> Tarefa dada A:
Responde a estas perguntas com base no texto sobre o recurso:
(i) Quantas testemunhas arrolou o recorrente em sua defesa?
(ii) Além do direito de defesa, que princípios o recorrente invocou como violados?
(iii) Segundo o Mmo Juiz, as testemunhas destinavam-se apenas a provar o quê?

── Texto de origem ──

1. Fundamentalmente o que está em causa no presente recurso é a análise da pretensa violação do dever de audição da prova testemunhal arrolada pelo interessado no processo administrativo que lhe foi movido.

Isto serviu para que o recorrente invocasse ainda a violação do princípio do contraditório, do inquisitório e do direito de defesa.
    
    2. O recorrente arrolou, em sua defesa, 4 testemunhas, no entanto, alega, no procedimento, não só nunca foram as mesmas ouvidas, como não foi dada qualquer justificação plausível para o efeito.
    Sobre essa falta de audição pronunciou-se o Mmo Juiz no sentido de tal falta de audição não ter causado "de forma material prejuízos para o seu direito de defesa e, por outro lado, as respectivas testemunhas foram destinadas apenas para provar que o recorrente não praticou o punido acto infractor, mas não a existência de quaisquer factos que excluam a ilegalidade ou a culpa".

───

> Tarefa dada B:
Reescreve a parte das entradas que começa na linha que contém "phylum: Chordata" e vai até ao fim das entradas, trocando "order" por "ordem" e mantendo tudo o resto inalterado.

── Entradas guardadas ──

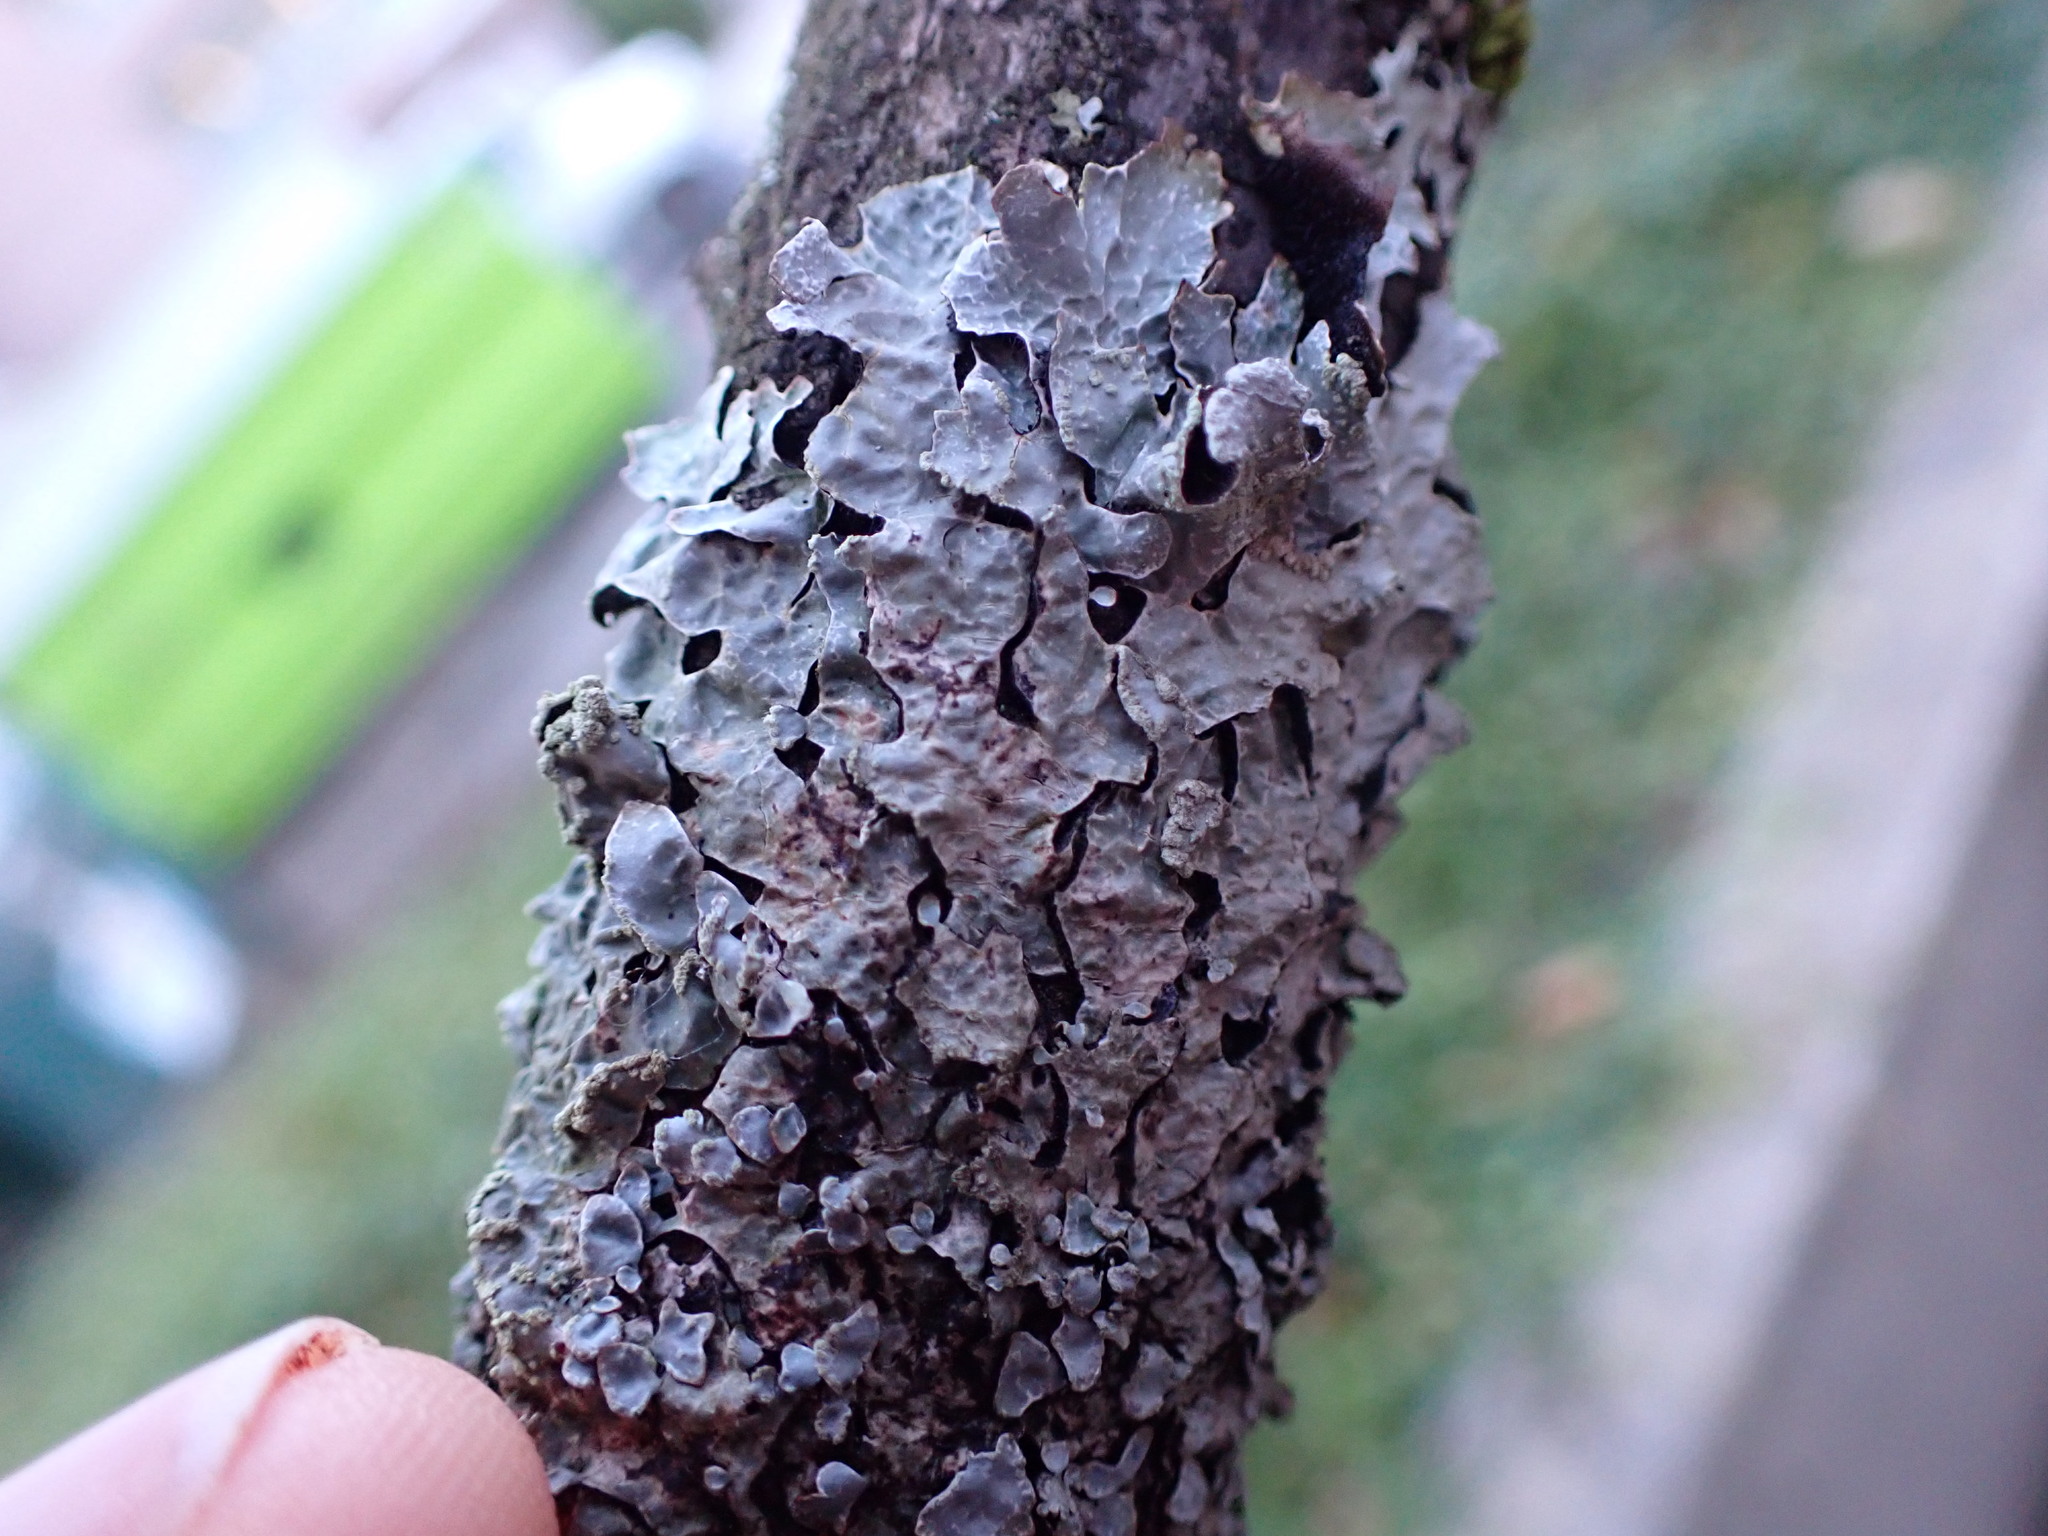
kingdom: Fungi
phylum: Ascomycota
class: Lecanoromycetes
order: Lecanorales
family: Parmeliaceae
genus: Parmelia
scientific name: Parmelia sulcata
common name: Netted shield lichen
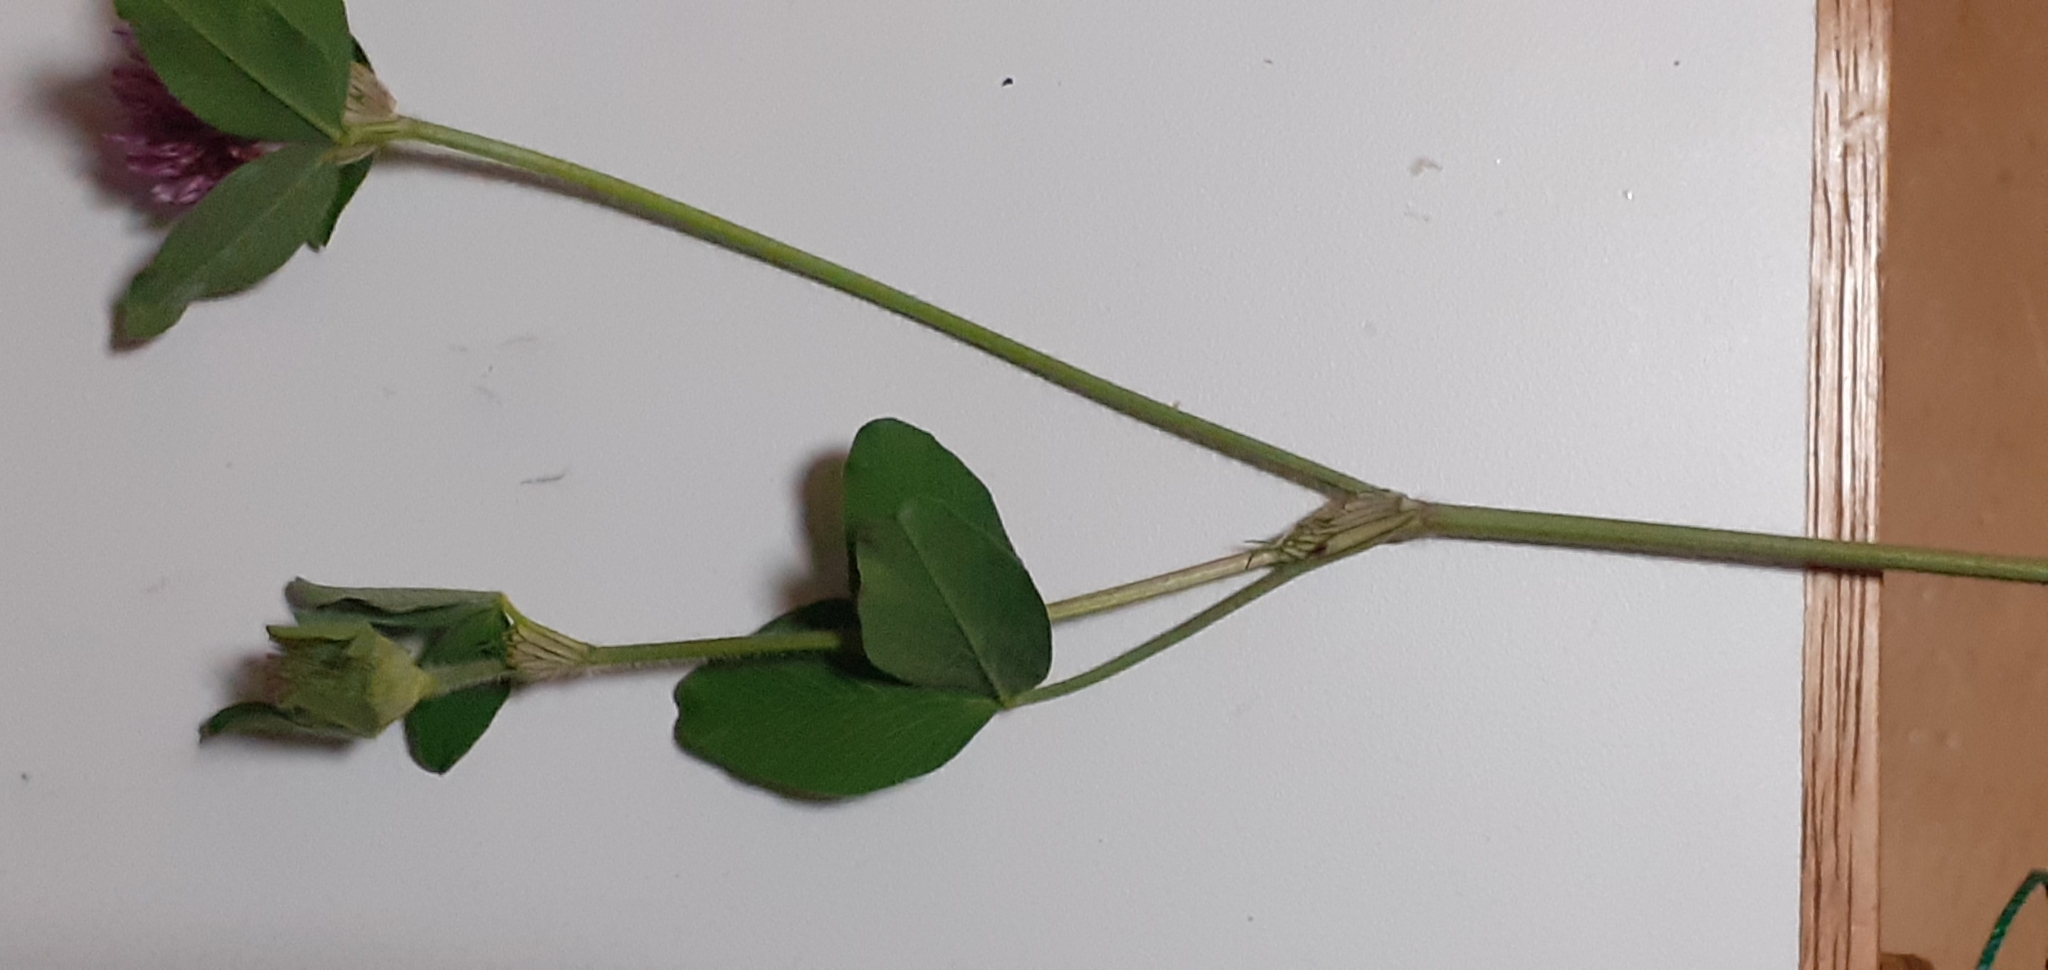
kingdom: Plantae
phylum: Tracheophyta
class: Magnoliopsida
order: Fabales
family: Fabaceae
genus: Trifolium
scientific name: Trifolium pratense
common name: Red clover
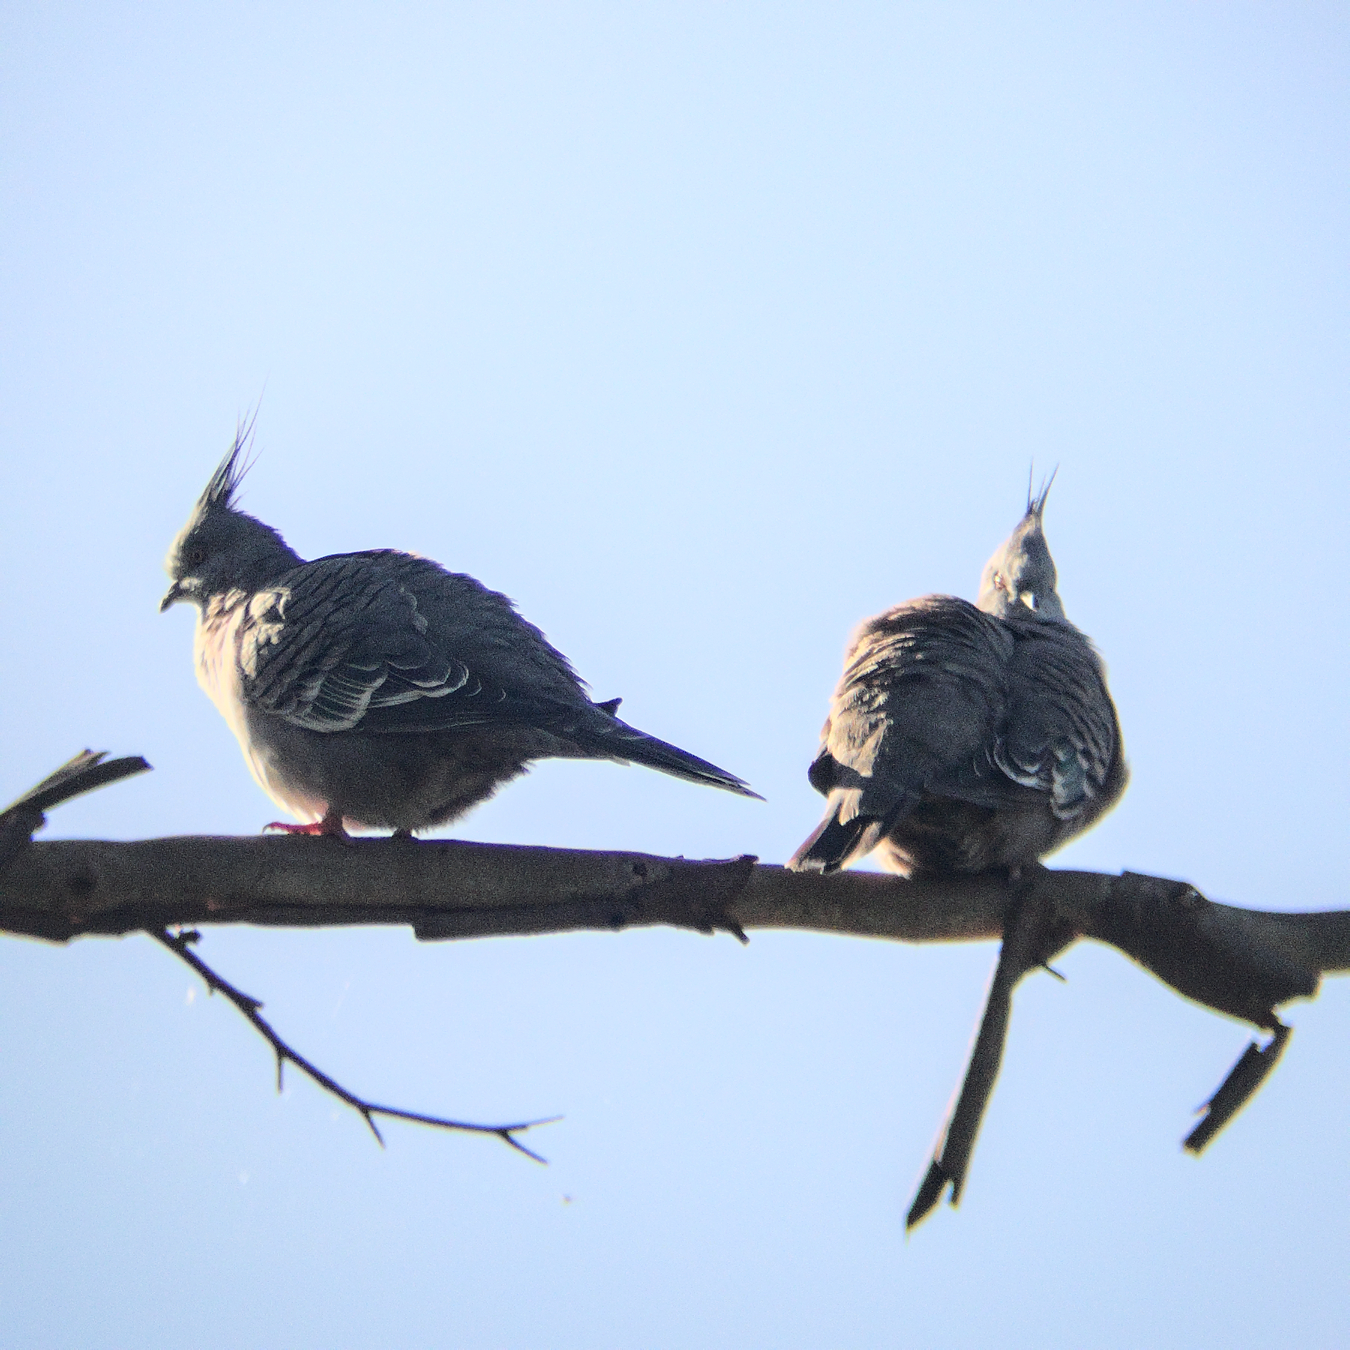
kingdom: Animalia
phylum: Chordata
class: Aves
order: Columbiformes
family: Columbidae
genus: Ocyphaps
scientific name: Ocyphaps lophotes
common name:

───

> Solução A:
(i) 4 testemunhas.
(ii) O princípio do contraditório e o do inquisitório.
(iii) Que o recorrente não praticou o punido acto infractor.

> Solução B:
phylum: Chordata
class: Aves
ordem: Columbiformes
family: Columbidae
genus: Ocyphaps
scientific name: Ocyphaps lophotes
common name:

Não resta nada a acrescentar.